Chez Genequest Inc. à Tokyo, Takahashi Shoko, directeur et fondateur, est en train de constituer l'une des plus grandes bases de données ADN d'Asie. En proposant des tests accessibles à partir d'un simple prélèvement de salive, Takahashi vise à faire évoluer les soins de santé d'un modèle « universel » vers une prévention personnalisée, permettant à chacun d'améliorer sa santé et son mode de vie tout en identifiant les risques génétiques liés à des maladies telles que le cancer et le diabète.

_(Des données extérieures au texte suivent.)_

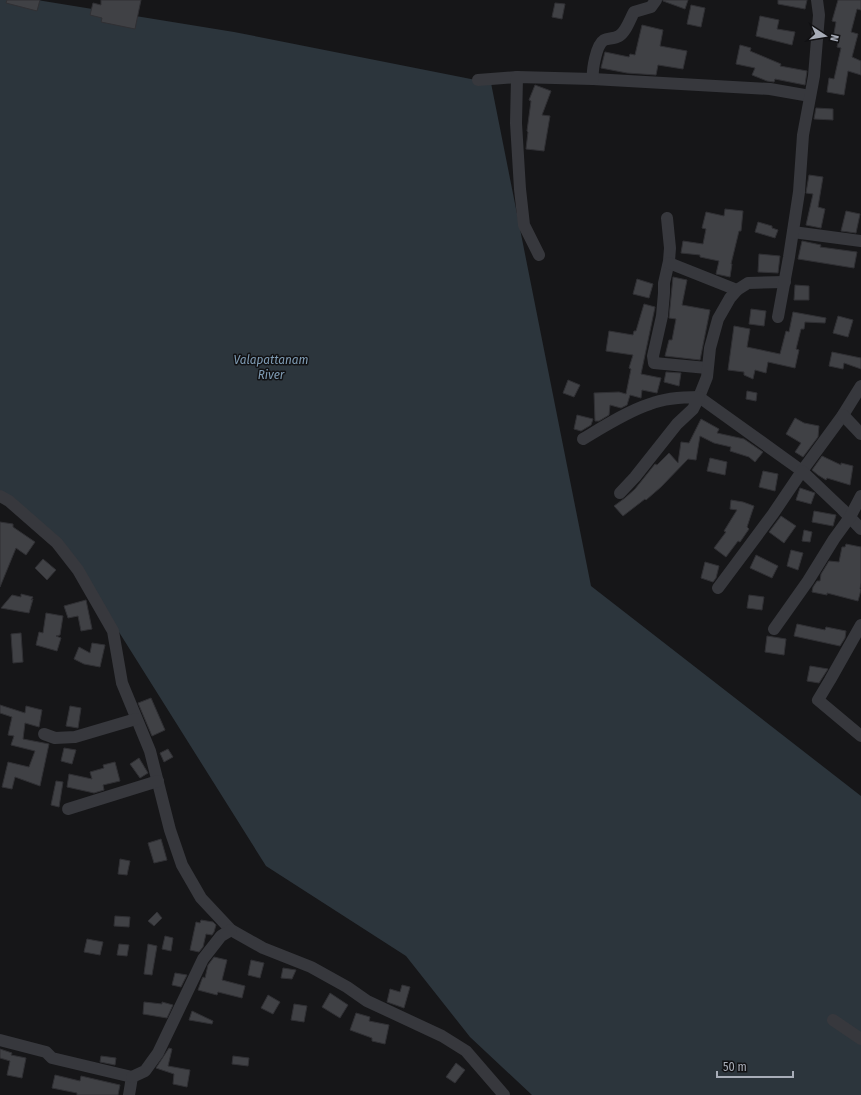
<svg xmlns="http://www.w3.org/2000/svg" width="861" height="1095" font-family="'Fira Sans Condensed',sans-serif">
<rect width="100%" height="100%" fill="#161618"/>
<!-- water -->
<path fill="#2c353c" d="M0,0H37L234,32L491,83L591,586L861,796V1095H532L470,1037L406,956L266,866L63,543L0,490Z"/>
<!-- building -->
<g fill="#404145" stroke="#303034">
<path d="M7,0H40L37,11L6,3Z"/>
<path d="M101,0H141L135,29L101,22L102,18L90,15L93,3L101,5Z"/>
<path d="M663,0H688L685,9L663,1Z"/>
<path d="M778,0H807L805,9L778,4Z"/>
<path d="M838,0H861V10L857,9L851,32L858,34L852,57L861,61V75L848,71L844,95L827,92L829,78L834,79L841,48L837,47L839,40L833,39L836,22L832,21Z"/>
<path d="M555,3L565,4L562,19L552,17Z"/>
<path d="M691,5L705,8L701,27L687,24Z"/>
<path d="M760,16L779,20L777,29L795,32L792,45L756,36Z"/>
<path d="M642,25L663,30L660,46L687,51L683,69L658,65L656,75L627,73L601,68L605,52L629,57L630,54L635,55Z"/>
<path d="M740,45L751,48L750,51L781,64L780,66L807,71L805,85L775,79L774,82L767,81L752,75L755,68L736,64Z"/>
<path d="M535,85L551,91L542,115L550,116L544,151L526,149L528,132L527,131L531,101L529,100Z"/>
<path d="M816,108L833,109V120L814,119Z"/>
<path d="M809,175L823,177L818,207L825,209L821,228L806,225L813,194L806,193Z"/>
<path d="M725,209L743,211L741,231H739L731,264H732L730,277L716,274L719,261L700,257V255L681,253L683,241L703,244L706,229L702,228L706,212L724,216Z"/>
<path d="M846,211L860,214L856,233L841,231Z"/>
<path d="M758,222L772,226V228L778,230L775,238L755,232Z"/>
<path d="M802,241L821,245L820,247L857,252L854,268L798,259Z"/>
<path d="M759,254L780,256L778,273L758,272Z"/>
<path d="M673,277L687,280L682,305L710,310L700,360L665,356L669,340H672L676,319L669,318Z"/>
<path d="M637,279L653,284L649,298L633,294Z"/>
<path d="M795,285L809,286V300H794Z"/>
<path d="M644,304L655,307L641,374L661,378L657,393L642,390L641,398L630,395L627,405L621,408L610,405L609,415L599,421H595L594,393L619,392L626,394L631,369L629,368L633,355L606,351L609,331L633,335L634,331H636Z"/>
<path d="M751,309L766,311L764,326L749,324Z"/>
<path d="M793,312L826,318L825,323L805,322L804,329H801L796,349L799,350L795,368L768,362L766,373L755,370L753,379L744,375V372L728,370L734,326L750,329L747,347L780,354L786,331L789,332Z"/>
<path d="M838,316L853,320L848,337L833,333Z"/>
<path d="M832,352L861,358V369L844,363L843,369L829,366Z"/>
<path d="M666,372L681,373L679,386L664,382Z"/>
<path d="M568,380L580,385L574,397L563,393Z"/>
<path d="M747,391L757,393L756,401L746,399Z"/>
<path d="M577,415L593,419L591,425L581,431L574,429Z"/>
<path d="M795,418L804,423L819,426L818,437L803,457L795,452L801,443L786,434Z"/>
<path d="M701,419L719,429L717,433L744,439L763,452L755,462L749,457L730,451L731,447L714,443L700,436L696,460L688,459L661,487L646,500L645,499L623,516L614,506L625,498L635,489L655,464L657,465L669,453L678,463L681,442L689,443Z"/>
<path d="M822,456L841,465V463L853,466L850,485L827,478L826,480L818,475L812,470Z"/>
<path d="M710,458L727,462L725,475L707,471Z"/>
<path d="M763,471L778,474L775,491L759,487Z"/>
<path d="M800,488L815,493L811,504L796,500Z"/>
<path d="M731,500L743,502L754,506L747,527L749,529L740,542L738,541L726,557L714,548L726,532L724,531L737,510L730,509Z"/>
<path d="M814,511L836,515L833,526L812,522Z"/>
<path d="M781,516L796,526L784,543L769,532Z"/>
<path d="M0,522L13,524V527L35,542L26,555L16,548L0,587Z"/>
<path d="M804,530L812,532L810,542L802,541Z"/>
<path d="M846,544L861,547V583L860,589L861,590L858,601L827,593V595L812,592L813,587L817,581H820L821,574L829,561L839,562L842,547H845Z"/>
<path d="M791,550L803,553L798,570L787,566Z"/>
<path d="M756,555L778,566L772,578L750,568Z"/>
<path d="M43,559L56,570L47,580L35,568Z"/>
<path d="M705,562L719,566L716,578L713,582L701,578Z"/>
<path d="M21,594L33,597L31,600L33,599L29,613L1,608L12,595L21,597Z"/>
<path d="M749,595L764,597L762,610L747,608Z"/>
<path d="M86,600L92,629L81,631L78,616L68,618L64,606Z"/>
<path d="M46,613L63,616L60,635L56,636L61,638L57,651L36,645L39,632L43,633Z"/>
<path d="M797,624L825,630L826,627L846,631L845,638L840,646L794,636Z"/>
<path d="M21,633L23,662L13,663L11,634Z"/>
<path d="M767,636L786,639L784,655L765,652Z"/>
<path d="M92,643L105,645L100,667L84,664L74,659L79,647L90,653Z"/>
<path d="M810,666L828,669L819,683L807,681Z"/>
<path d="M151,698L165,730L152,736L138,703Z"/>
<path d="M0,705L25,713L26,706L42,710L39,727L25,723L23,739L49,744L40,786L15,777L12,789L2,787L8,762L29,767L35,751L11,745L14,736L8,735L12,717L0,713Z"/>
<path d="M70,706L81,708L78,728L66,726Z"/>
<path d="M64,748L76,750L72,764L61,761Z"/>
<path d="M168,749L173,757L164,762L160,753Z"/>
<path d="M139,758L148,773L140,778L130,764Z"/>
<path d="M115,762L120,781L103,785L104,790L94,793L67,787L69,774L92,779L90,772L104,768L103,765Z"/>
<path d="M56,781L63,782L59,807L51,805Z"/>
<path d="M161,839L167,860L154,863L148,843Z"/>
<path d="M120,859L130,861L127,875L118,874Z"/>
<path d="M157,912L162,918L154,926L148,921Z"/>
<path d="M115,916L130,917L129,927L114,926Z"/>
<path d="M201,920L213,922L216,925L214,932L212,935L206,934L203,947L199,952L190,950L196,922L200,923Z"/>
<path d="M165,936L173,938L171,951L162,949Z"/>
<path d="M87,939L103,942L100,955L84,952Z"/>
<path d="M119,944L129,945L127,956L117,955Z"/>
<path d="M148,944L157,946L152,975L144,974Z"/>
<path d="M214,957L227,960L222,980L245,986L242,998L218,992L217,995L198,990L202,979L203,977L205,978L208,965Z"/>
<path d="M251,960L264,963L260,978L248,975Z"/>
<path d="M283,968L296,970L292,979L281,978Z"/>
<path d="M175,973L187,975L181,987L172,985Z"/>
<path d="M402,985L410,987L404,1008L387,1002L390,989L400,992Z"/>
<path d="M330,993L348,1005L340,1018L322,1007Z"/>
<path d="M268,995L280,1002L273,1014L261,1008Z"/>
<path d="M144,1002L162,1004V1002L173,1005L167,1018L143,1014Z"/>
<path d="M294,1004L307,1006L304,1022L291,1020Z"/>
<path d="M192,1011L213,1021L212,1024L189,1020Z"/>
<path d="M356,1013L370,1017L369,1021L389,1025L385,1044L372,1041V1038L350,1030Z"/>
<path d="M169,1048L172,1049L168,1066L190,1070L187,1087L173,1084L174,1074L156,1068Z"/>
<path d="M0,1049L12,1053L11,1055L26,1058L22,1078L7,1075L10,1061L0,1058Z"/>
<path d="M101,1056L116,1058L115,1065L100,1062Z"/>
<path d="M233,1056L249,1058L248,1066L232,1064Z"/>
<path d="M456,1063L465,1070L455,1083L446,1077Z"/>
<path d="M55,1075L80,1081L81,1076L120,1085L118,1095H77V1093L52,1088Z"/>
</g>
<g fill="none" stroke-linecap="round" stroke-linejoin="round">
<!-- minor -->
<g stroke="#37383d" stroke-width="12">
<path d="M593,79L770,89L810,96"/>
<path d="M478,80L517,77"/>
<path d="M667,218L670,248L669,261L664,283V293L662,316L653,356L654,363L707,368"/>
<path d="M793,232L861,241"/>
<path d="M539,255L524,225L520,189L516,123L517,77L593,79C592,70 596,45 604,40C608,38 614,39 619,36C626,32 630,19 634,12L651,7L656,0"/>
<path d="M669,263L737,290"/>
<path d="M785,282L748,283L737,290L730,298L718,319L710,348L707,377L699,397L802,471L843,415L861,386"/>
<path d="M778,317L789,257L799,192L803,135L814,76L819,15L817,0"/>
<path d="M843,415L861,434"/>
<path d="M583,439C603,427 628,411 650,404C665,398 683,397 699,397L693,409L677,424L635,477L620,493"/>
<path d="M0,496L9,501L57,543L78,570L113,631L122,683L150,751L170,830L182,865L201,898L231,930L263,948L311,967L347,987L367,1001L442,1036L466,1051L504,1095"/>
<path d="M718,588L773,514L802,471L842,509L861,529"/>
<path d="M861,625L830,680L818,700L861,736"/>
<path d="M774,629L808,581L834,539L850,517L861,496"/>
<path d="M44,734L55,738L75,737L136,719"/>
<path d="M68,809L158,781"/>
<path d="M833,1020L861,1039"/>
<path d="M0,1040L46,1052L52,1058L132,1077L129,1095"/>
<path d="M132,1077L145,1071L158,1053L203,959L221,936L231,930"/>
</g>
</g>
<g text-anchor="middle" stroke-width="3" stroke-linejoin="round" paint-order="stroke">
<!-- water labels -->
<g font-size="13" font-style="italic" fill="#7f9bb3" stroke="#111113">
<text x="271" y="364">Valapattanam<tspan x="271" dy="15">River</tspan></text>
</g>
</g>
<!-- north arrow -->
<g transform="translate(825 36) rotate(102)" stroke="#111113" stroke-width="3" paint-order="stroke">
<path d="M0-3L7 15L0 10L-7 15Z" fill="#a8adb8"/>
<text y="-6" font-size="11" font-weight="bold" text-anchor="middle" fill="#a8adb8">N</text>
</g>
<!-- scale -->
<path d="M717 1071v6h76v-6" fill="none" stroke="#a8adb8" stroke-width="2"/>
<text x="723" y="1071" font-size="12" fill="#a8adb8" stroke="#111113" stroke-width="3" paint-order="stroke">50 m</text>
</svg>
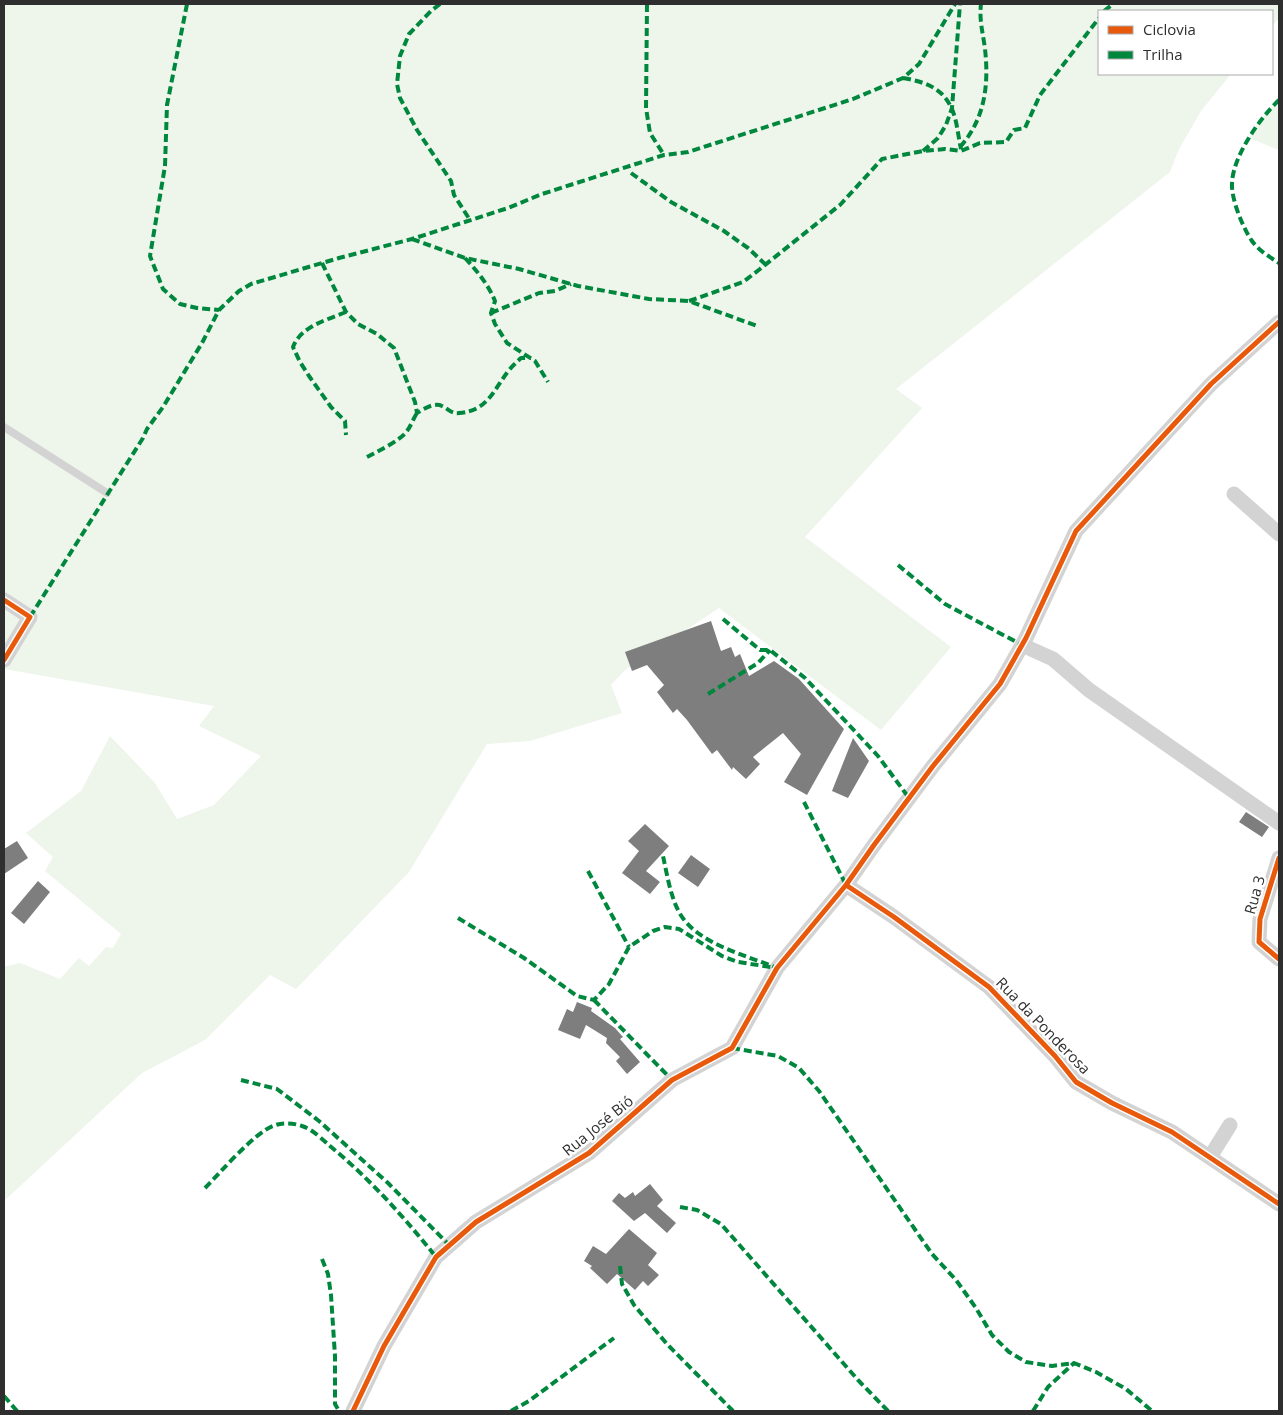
<svg xmlns="http://www.w3.org/2000/svg" width="1283" height="1415" font-family="'Open Sans',sans-serif">
	<style>
		.green { fill: #eef5eb }
		.building { fill: #7e7e7e }
		.lines { fill: none; stroke-linecap: round; stroke-linejoin: round }
		.service { stroke: #d3d3d3; stroke-width: 8 }
		.minor { stroke: #d3d3d3; stroke-width: 15 }
		.quiet { stroke: #00873e; stroke-width: 4; stroke-dasharray: 8 4; stroke-linecap: butt }
		.cycleway-casing { stroke: #fff; stroke-width: 8 }
		.cycleway { stroke: #e8590c; stroke-width: 5 }
		.labels { text-anchor: middle; stroke-width: 5; stroke-linejoin: round; paint-order: stroke }
		.street-label { font-size: 15px; fill: #2e2e2e; stroke: #fff }
	</style>
	<rect width="100%" height="100%" fill="#fff"/>
	<path class="green" d="M4,4H1279V18L1272,26V11H1099V74H1231L1201,111L1178,151L1170,172L896,389L922,408L805,537L951,647L881,730L719,608L624,671L611,685L622,713L530,741L487,744L409,872L296,989L270,975L205,1040L142,1073L4,1201V965L7,966L20,963L60,979L79,958L89,966L106,947L113,948L121,934L45,871L53,857L26,833L81,791L110,736L155,783L177,819L214,805L261,756L199,726L214,706L4,669Z
		M1279,100V150L1249,138L1260,119Z"/>
	<path class="building" d="M711,621L721,651L731,647L735,657L740,654L749,676L774,661L799,679L844,729L807,795L784,782L801,754L783,733L753,757L760,764L746,779L733,767L732,770L717,750L712,754L687,720L677,709L673,713L657,692L664,685L647,665L632,671L625,652Z
		M853,738L869,761L848,798L832,791Z
		M1246,812L1269,827L1262,837L1239,822Z
		M645,824L669,846L646,871L660,882L650,894L622,873L639,851L628,841Z
		M17,841L28,858L4,874V849Z
		M691,855L710,869L698,887L678,873Z
		M38,881L50,892L24,924L11,913Z
		M577,1002L592,1008L591,1011L615,1028L623,1037L620,1039L640,1062L627,1074L616,1061L620,1057L606,1043L607,1038L586,1025L580,1039L558,1030L567,1009L573,1012Z
		M650,1184L663,1200L657,1206L676,1223L667,1233L645,1213L634,1221L612,1201L619,1193L625,1198L633,1192L635,1196Z
		M629,1229L657,1253L648,1265L659,1275L648,1286L643,1281L635,1290L617,1274L607,1284L590,1268L592,1266L584,1261L593,1246L606,1254Z"/>
	<g class="lines">
		<path class="service" d="M4,427L107,493"/>
		<path class="minor" d="M1234,494L1279,534
			M4,600L30,617L4,660
			M1022,645L1053,659L1089,690L1279,823
			M1279,858L1260,919L1259,942L1279,959
			M846,885L894,917L989,987L1055,1056L1076,1082L1112,1103L1172,1132L1279,1204
			M1210,1157L1230,1125
			M353,1411L384,1346L436,1257L476,1222L589,1153L672,1080L732,1048L777,968L846,885L874,845L933,766L1000,684L1026,638L1076,531L1211,384L1279,322"/>
		<path class="quiet" d="M187,4L167,105L165,166L150,256L163,289L180,304L197,308L219,310
			M440,4L431,11L409,34L400,56L397,84L400,98L417,130L451,181L454,195L470,220
			M647,4L646,108L650,133L664,155
			M1104,11L1113,4
			M903,78C931,83 949,91 956,122C958,131 959,140 961,149
			M1279,100C1260,118 1233,156 1232,183C1231,199 1243,228 1252,241C1259,251 1270,257 1279,263
			M960,147C985,119 989,85 985,49C983,33 979,20 981,4
			M923,151L938,138L946,125L952,108L960,4
			M631,173L671,202L724,231L748,248L766,265
			M412,239L465,258L519,269L578,286L649,299L689,301L757,326
			M465,258C477,271 488,284 495,301L491,313L495,324L507,343L535,361L548,382
			M322,263L346,312L358,324L377,334L394,348L415,402L417,413C424,409 434,402 442,406C449,409 451,414 459,413C489,411 494,388 510,369C513,365 517,362 521,358H531
			M689,301L743,282L760,269L840,205L882,159L923,151L945,149L961,151L980,143L1006,142L1014,130L1025,128L1040,95L1099,18
			M346,312C327,320 301,326 293,347L300,362L309,376L331,407L345,421L346,435
			M491,313L539,293L555,291L571,284
			M367,457C378,451 400,441 407,431C411,426 413,419 417,413
			M898,565L945,604L1022,645
			M30,617L143,438L147,429L163,407L202,343L219,310L239,291L251,284L339,258L412,239L508,208L542,194L664,155L688,152L853,99L903,78L919,64L955,4
			M723,619L760,650H770L805,678L878,756L909,798
			M708,694L758,663L770,650
			M804,802L846,885
			M588,871L629,947
			M458,918L524,958L577,996L594,1000L609,984L629,947L653,931L665,927L679,929L722,956L738,962L777,968C746,955 696,944 679,912C670,895 667,874 663,856
			M594,1000L672,1080
			M732,1048L778,1056L799,1068L819,1091L932,1254L956,1280L976,1308L992,1335L1009,1352L1026,1362L1052,1366L1074,1363L1096,1372L1126,1389L1152,1411
			M241,1080L277,1089L319,1121L388,1183L449,1245
			M205,1188C220,1173 254,1133 273,1126C282,1122 293,1123 302,1126C312,1129 322,1139 330,1146C370,1179 404,1217 436,1257
			M680,1207L697,1210L721,1224L858,1380L888,1411
			M322,1259L328,1274L331,1295L335,1356V1404L339,1411
			M620,1266L622,1284L634,1305L667,1344L733,1411
			M4,1396L17,1411
			M511,1411L529,1401L614,1338
			M1033,1411L1048,1387L1074,1363"/>
		<defs>
			<path id="cycleway" d="M4,600L30,617L4,660
				M1279,858L1260,919L1259,942L1279,959
				M846,885L894,917L989,987L1055,1056L1076,1082L1112,1103L1172,1132L1279,1204
				M353,1411L384,1346L436,1257L476,1222L589,1153L672,1080L732,1048L777,968L846,885L874,845L933,766L1000,684L1026,638L1076,531L1211,384L1279,322"/>
		</defs>
		<use href="#cycleway" class="cycleway-casing"/>
		<use href="#cycleway" class="cycleway"/>
	</g>
	<g class="labels">
		<g class="street-label">
			<text transform="translate(1255 895) rotate(-74)" y="5">Rua 3</text>
			<text transform="translate(1043 1026) rotate(46)" y="5">Rua da Ponderosa</text>
			<text transform="translate(598 1126) rotate(-39)" y="5">Rua José Bió</text>
		</g>
	</g>
	<rect width="1283" height="1415" fill="none" stroke="#2e2e2e" stroke-width="10"/>
	<rect x="1098" y="10" width="175" height="65" fill="#ffffff" stroke="#ababab"/>
	<rect x="1108" y="26" width="25" height="8" fill="#e8590c" stroke="#ababab"/>
	<text x="1143" y="35" font-size="15" fill="#2e2e2e">Ciclovia</text>
	<rect x="1108" y="51" width="25" height="8" fill="#00873e" stroke="#ababab"/>
	<text x="1143" y="60" font-size="15" fill="#2e2e2e">Trilha</text>
</svg>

Parallèlement, à l'Institut des sciences de Tokyo à Yokohama, Yamayoshi Asako, professeure en sciences et technologies de la vie, « détourne » les exosomes, les messagers cellulaires naturels de l'organisme, pour acheminer des médicaments directement vers les tumeurs. Cette méthode « Exhijack-Oligo » pourrait éviter les effets secondaires de la chimiothérapie traditionnelle en utilisant les propres cellules du patient comme « taxis ». Selon le professeur Hamamoto Yasuo, cette avancée réduit considérablement les coûts et les délais de fabrication tout en offrant un espoir de survie pour des maladies graves telles que le cancer gastrique.